Patients with Crohn's disease (CD) develop similar rates of osteoporosis, osteopenia, and normal bone density whether or not they are treated with TNF-alpha inhibitors, a new study published in the Scandinavian Journal of Gastroenterology report.

Numerous studies have documented a high incidence of vitamin D deficiency, osteoporosis, and bone fractures in CD patients, and various inflammatory cytokines, including TNF-alpha, have been linked to increased bone resorption. Few studies, however, have evaluated the impact of anti-TNF medications on osteoporosis and fracture risk in CD patients.

The research team led by Dr. Shahrad Hakimian from UMass Memorial Medical Center, reviewed data on 464 patients with CD. Average vitamin D levels were similar, albeit low, in the TNF treatment group (19.9 ng / mL) and in the TNF-treatment-naive group (20.9 ng / mL). The two groups also did not differ in their rates of vitamin D deficiency, insufficiency, and normal vitamin D levels.

Bone density scans in 168 patients showed similar rates of osteoporosis, osteopenia, and normal bone density between the TNF treatment group (100 patients) and the treatment-naive group (68 patients).

Osteoporosis rates for patients under age 60 were higher for those using TNF-alpha inhibitors than for nonusers (15.4% vs. 3.6%); osteoporosis rates between patients 60 or older were lower with TNF treatment (18.2%) than with nonuse (30.0%).

Few patients (9% of the TNF group and 16% of the treatment-naive group) had any type of fracture. Among the patients who had fractures, their average age at fracture was 47 years in the TNF group versus 61 years in the treatment-naive group.

"Further large prospective studies comparing bone density before and after initiation of anti-TNF medications may be useful in addressing some of the confounders present in the current study," the researchers conclude. "It is important to recognize and treat osteoporosis and vitamin D deficiency in this patient population to minimize this risk."

Dr. Francisco Augusto Sylvester from University of North Carolina, Chapel Hill, said, "The study is provocative, as it suggests that anti-TNF agents are associated with worse bone health in adults with Crohn's disease. However, I don't think that this study definitively shows that the anti-TNF agents per se are responsible for worse bone mass in patients with Crohn's disease. Their main result may be biased due to confounding by association.”

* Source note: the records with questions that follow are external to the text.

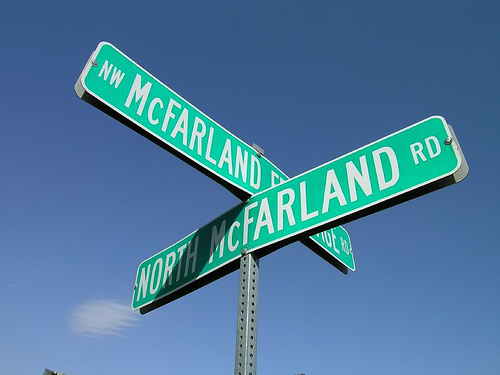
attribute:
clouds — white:
[68, 295, 143, 340]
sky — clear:
[226, 33, 311, 95]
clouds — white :
[66, 298, 138, 336]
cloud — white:
[60, 300, 142, 341]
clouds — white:
[47, 288, 127, 347]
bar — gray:
[236, 250, 266, 369]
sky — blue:
[19, 10, 472, 344]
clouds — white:
[50, 280, 158, 351]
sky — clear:
[9, 106, 126, 233]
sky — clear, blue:
[2, 2, 484, 371]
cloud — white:
[68, 299, 143, 339]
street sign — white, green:
[72, 38, 356, 276]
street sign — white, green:
[130, 112, 471, 315]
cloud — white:
[64, 296, 143, 339]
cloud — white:
[66, 292, 144, 341]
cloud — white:
[62, 294, 149, 342]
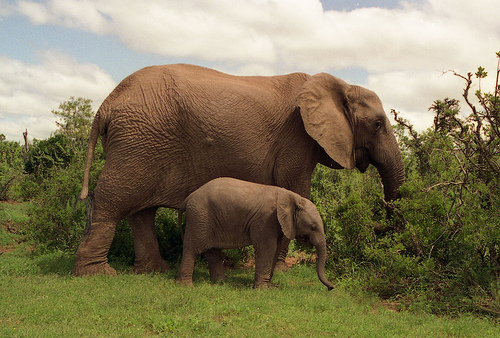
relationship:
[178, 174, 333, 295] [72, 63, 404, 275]
elephant os beside mother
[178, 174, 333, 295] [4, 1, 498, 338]
elephant in shot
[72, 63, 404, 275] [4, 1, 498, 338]
elephant in shot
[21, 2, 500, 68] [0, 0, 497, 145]
cloud in sky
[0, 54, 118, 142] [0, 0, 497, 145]
cloud in sky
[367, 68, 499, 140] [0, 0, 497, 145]
cloud in sky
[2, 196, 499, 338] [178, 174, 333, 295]
grass around elephant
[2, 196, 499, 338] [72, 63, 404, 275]
grass around elephant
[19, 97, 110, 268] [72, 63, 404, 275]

“In this study, patients with Crohn's disease with more severe disease received anti-TNF agents (as evidenced by more frequent complicated disease and admissions to hospital),” he explained. “Therefore, it is quite possible that the more severe Crohn's disease is responsible for worse bone health and not the anti-TNF agent."

“In children, prospective studies have shown a significant improvement in bone health on anti-TNF agents,” Sylvester added. “Therefore, I agree with the authors that properly designed prospective studies are needed to settle the question about the effects of anti-TNF therapy on bone in adults.”